As Toledo mapped out a potential career path (albeit one that sounds like really hard work) for future budding musicians he was honing his songwriting craft, melding forty-odd years of American and British (alt) rock into one cohesive sound. The subsequent album, Teens of Denial, was both sufficiently imaginative and sufficiently noisy in all the right places to be a real step forward.
Any fears that the “debut” album with a band was a fluke were assuaged by new song “War Is Coming (If You Want It)”, released – back on Bandcamp – earlier this month. The song gets an airing tonight, Car Seat Headrest’s biggest London headline show yet – at the meltingly hot Kentish Town Forum or O2 Forum or whatever they call it now (can I still call it the Town and Country club?)
Toledo takes the stage looking like Daniel Radcliffe stepping off the set of a Wes Anderson movie. He has an endearing, rather shy, way about him. We wonder whether for the first couple of tunes if he is playing his guitar or chatting awkwardly to the drummer. Thankfully he faces the crowd soon enough. Oddly, all this makes him a more believable figure, there’s no pretentiousness, no pose. The band rips into “Fill in the Blank”, a laid back “Maud Gone” (from “Monomania”) and a fantastic, raucous “Destroyed by Hippy Powers” which is worth the price of admission (a snip at £15) alone.
The set is alternately frenetic, lackadaisical and disjointed. There’s a James Brown cover “I Don’t Mind”. There’s a crowd singalong for the snappily titled “(Joe Gets Kicked Out of School for Using) Drugs With Friends (But Says This Isn’t a Problem)” whilst “Drunk Drivers/Killer Whales” is a highlight.
Toledo explains he has been on the road for the best part of a year, playing mostly festivals and we are hearing a couple of different festival sets mashed together to form a headline set.
He has been playing these songs live for over a year now and has just over a dozen shows left of the current tour.
“I wanna hear these songs maybe 15 more times and then never again” he half-jokes.

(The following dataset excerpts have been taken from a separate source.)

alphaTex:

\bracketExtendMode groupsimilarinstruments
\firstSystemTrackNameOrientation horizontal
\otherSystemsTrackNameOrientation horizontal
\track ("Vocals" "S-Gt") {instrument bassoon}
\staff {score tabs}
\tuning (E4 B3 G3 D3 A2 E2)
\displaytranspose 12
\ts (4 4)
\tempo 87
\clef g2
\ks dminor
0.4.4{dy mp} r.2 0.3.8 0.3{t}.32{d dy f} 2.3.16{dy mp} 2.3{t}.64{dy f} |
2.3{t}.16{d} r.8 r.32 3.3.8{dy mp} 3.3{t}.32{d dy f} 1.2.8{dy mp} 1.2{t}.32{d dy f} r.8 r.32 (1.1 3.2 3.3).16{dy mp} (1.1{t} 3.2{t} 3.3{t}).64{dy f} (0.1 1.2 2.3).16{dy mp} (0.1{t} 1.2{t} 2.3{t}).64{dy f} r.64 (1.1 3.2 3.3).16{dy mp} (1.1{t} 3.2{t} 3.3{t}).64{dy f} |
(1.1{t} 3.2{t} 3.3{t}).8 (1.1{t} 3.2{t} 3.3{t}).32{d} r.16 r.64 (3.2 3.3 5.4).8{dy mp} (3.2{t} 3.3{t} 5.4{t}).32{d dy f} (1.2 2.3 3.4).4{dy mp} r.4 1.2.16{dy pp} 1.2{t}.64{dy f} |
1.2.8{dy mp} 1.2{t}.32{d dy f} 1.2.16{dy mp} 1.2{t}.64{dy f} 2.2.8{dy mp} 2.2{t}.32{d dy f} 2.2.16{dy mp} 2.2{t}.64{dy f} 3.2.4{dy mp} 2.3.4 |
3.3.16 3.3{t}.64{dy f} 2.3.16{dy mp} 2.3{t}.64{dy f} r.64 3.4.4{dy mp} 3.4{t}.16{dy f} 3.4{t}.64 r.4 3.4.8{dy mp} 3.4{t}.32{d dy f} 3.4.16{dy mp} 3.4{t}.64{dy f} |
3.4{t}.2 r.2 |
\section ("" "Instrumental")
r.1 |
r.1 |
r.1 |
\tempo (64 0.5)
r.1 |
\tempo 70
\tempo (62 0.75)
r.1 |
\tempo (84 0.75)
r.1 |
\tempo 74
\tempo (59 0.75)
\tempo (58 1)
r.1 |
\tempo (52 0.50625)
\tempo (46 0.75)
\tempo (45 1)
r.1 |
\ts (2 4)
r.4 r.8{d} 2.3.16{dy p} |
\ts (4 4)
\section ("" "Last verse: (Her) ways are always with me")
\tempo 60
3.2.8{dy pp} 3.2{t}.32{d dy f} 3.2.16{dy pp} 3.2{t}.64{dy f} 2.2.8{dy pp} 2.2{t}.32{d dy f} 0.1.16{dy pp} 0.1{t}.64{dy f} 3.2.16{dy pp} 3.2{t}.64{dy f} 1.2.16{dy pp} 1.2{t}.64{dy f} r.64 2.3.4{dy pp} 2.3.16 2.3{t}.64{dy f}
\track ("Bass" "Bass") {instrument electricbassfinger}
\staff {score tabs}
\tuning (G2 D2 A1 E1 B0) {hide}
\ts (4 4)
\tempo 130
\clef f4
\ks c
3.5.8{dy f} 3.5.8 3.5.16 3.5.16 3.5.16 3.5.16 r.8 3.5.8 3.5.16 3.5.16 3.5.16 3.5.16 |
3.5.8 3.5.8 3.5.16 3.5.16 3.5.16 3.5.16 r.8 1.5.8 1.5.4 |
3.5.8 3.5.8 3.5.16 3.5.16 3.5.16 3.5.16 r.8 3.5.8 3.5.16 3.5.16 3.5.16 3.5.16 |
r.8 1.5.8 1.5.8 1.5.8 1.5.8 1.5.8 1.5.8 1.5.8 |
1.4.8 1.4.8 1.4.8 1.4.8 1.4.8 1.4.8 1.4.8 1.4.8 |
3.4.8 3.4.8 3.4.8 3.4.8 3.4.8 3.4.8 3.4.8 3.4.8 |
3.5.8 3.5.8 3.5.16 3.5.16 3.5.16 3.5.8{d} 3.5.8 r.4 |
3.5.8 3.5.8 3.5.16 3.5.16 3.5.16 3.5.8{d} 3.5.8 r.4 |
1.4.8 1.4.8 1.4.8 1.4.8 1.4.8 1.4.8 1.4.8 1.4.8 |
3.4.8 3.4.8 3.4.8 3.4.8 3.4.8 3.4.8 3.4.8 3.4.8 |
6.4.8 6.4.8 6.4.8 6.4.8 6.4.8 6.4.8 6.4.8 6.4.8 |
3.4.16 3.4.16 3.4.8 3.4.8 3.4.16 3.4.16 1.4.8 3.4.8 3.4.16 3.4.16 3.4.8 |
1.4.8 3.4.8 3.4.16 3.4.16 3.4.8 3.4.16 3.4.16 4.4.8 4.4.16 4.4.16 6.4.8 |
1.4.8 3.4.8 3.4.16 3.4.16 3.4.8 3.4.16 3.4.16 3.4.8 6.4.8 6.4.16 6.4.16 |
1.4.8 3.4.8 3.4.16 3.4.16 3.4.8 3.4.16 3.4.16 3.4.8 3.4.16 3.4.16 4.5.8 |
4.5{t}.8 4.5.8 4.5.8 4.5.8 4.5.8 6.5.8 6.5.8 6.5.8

As you would expect, the strongest songs – and the ones that get the biggest reaction from the sell-out Kentish Town crowd – are from Teens of Denial, whilst the less familiar songs are an interesting showcase for those prepared to dig a little deeper. Whilst in some respects this is a band headlining a hour and a half show on the back of a single album, it is to their credit that they manage pretty well. If Toledo and his talented band can rustle up another album of the quality of Teens of Denial, even this Forum show might be their smallest for quite some time.